One question I had, and I am not sure if your group is just focusing on asteroids and thus would not necessarily know this, but do only asteroids cause impacts? I guess I am not sure on the difference between asteroids, comets, meteors and meteorites; I tend to group all those together in some ways. I found this website that seemed to explain them individually, but did not relate them to impacts.
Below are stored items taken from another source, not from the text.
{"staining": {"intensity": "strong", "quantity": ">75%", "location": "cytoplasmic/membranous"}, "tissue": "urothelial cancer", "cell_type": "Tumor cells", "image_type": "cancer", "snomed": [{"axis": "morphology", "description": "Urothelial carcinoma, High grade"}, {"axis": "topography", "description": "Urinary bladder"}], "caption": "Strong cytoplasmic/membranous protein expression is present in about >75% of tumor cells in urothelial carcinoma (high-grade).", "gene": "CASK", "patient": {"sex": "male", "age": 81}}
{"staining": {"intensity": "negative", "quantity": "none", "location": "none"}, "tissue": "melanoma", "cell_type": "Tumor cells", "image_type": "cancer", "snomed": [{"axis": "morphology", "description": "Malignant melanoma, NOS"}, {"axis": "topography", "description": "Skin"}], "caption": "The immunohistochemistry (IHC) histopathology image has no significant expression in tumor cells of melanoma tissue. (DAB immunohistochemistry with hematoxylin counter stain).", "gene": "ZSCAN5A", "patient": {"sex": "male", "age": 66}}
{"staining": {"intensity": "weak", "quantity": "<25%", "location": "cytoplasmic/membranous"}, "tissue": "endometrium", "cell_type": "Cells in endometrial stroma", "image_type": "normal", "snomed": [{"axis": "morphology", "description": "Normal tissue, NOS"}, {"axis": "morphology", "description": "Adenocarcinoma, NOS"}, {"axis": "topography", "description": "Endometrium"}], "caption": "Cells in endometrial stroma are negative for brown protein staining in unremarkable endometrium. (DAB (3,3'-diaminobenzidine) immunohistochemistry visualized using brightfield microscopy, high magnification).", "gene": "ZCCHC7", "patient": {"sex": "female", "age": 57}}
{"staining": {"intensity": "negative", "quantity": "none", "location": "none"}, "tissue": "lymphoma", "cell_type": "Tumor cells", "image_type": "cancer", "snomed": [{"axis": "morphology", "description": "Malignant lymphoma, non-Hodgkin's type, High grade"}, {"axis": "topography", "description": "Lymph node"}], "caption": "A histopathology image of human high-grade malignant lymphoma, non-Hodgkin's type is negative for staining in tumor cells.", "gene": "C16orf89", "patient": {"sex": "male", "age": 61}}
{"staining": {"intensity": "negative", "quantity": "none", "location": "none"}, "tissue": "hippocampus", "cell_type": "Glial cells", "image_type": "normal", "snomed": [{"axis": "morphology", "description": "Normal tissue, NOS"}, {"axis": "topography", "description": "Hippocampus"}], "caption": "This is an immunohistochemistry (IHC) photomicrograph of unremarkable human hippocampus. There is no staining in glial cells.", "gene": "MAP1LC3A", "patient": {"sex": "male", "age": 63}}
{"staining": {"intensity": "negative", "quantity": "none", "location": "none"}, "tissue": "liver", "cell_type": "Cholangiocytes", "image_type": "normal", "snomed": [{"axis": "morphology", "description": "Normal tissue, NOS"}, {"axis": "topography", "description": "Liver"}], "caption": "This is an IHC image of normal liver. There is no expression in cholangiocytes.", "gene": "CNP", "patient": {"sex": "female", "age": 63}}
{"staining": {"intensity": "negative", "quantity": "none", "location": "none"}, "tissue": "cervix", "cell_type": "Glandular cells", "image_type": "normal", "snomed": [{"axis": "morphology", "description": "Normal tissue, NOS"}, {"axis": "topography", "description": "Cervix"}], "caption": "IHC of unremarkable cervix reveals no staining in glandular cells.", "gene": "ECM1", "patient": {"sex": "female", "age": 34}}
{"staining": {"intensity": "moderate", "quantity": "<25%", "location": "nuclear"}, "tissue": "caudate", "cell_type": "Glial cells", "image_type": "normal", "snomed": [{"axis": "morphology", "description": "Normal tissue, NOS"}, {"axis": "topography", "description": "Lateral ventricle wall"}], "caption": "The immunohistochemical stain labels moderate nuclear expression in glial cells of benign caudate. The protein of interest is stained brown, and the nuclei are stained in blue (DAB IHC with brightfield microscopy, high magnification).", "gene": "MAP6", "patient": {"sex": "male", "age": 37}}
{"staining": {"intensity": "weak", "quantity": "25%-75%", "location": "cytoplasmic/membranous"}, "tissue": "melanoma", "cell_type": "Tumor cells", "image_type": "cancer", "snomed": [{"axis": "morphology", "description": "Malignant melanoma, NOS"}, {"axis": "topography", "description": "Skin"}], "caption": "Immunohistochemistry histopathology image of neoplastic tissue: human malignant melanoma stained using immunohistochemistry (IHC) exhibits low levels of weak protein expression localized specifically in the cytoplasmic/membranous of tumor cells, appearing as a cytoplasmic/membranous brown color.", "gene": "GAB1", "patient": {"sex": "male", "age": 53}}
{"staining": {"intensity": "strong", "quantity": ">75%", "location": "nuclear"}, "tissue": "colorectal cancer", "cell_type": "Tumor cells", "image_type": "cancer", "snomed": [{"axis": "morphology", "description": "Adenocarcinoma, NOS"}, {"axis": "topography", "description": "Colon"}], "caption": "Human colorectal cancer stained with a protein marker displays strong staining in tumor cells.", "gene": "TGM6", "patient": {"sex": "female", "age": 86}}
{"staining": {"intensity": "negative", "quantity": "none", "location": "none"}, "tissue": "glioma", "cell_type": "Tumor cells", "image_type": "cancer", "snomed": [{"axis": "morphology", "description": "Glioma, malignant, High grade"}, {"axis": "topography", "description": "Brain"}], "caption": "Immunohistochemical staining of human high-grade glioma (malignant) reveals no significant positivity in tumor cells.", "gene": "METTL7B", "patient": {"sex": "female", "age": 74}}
http://www.kidscosmos.org/kid-stuff/asteroid-facts.html
And this link was helpful too.
http://www.nasa.gov/worldbook/meteor_worldbook.html
This is a great post to get us started and intrigued about impacts. Your post has really got be thinking and I have a lot of questions for your group. First of all, I was wondering if the asteroid shown in the video (with a diameter of 500km) is the same size as the asteroid that is believed to have brought upon the extinction of the dinosaurs? If not, is the dinosaur asteroid larger or smaller and what different impacts would its size have? My next questions have to do with sizes of asteroids. I feel like we only ever talk about the very large and destructive asteroids that bring upon mass destruction, but how common are the smaller ones. I appreciate the smaller asteroid example in the post, but I mean even smaller than that. I realize the asteroid in the post did not survive to hit earth’s surface, and I am wondering is that an issue of size or speed or something else? Is that the reason why we do not hear about small sized asteroids or debris impacting earth, because they disintegrate before they reach earth’s surface? If this is all true, then how big do asteroids need to be to still make some sort of impact on earth’s surface (like your example of Stony Tunguska River in Siberia)?